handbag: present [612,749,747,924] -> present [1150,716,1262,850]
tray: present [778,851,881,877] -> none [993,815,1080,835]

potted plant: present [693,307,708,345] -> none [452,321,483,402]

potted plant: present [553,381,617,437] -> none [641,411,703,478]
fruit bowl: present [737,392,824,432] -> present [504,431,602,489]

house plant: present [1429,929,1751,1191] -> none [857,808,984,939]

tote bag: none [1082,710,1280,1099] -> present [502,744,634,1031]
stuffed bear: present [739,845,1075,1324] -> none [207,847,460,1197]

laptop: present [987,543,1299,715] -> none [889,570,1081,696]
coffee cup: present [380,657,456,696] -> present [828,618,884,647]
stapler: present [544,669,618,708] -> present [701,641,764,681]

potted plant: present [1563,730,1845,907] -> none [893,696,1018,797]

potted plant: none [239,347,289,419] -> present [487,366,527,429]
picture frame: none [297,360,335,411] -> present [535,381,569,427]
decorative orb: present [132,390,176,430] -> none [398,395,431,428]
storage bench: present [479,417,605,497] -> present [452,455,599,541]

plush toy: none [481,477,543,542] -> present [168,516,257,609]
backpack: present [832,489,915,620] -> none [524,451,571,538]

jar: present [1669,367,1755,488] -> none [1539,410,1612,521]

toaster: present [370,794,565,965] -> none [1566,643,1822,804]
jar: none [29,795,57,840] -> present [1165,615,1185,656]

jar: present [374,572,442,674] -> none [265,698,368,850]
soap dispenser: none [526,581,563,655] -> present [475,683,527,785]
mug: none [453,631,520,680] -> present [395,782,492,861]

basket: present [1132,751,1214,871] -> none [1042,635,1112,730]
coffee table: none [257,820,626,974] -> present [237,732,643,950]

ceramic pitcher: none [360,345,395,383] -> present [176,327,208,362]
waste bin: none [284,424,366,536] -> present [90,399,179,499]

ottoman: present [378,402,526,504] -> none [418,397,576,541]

• Problem description:
Make a copy of each line in the records above that has the word "plant".

• Exercise result:
potted plant: present [693,307,708,345] -> none [452,321,483,402]
potted plant: present [553,381,617,437] -> none [641,411,703,478]
house plant: present [1429,929,1751,1191] -> none [857,808,984,939]
potted plant: present [1563,730,1845,907] -> none [893,696,1018,797]
potted plant: none [239,347,289,419] -> present [487,366,527,429]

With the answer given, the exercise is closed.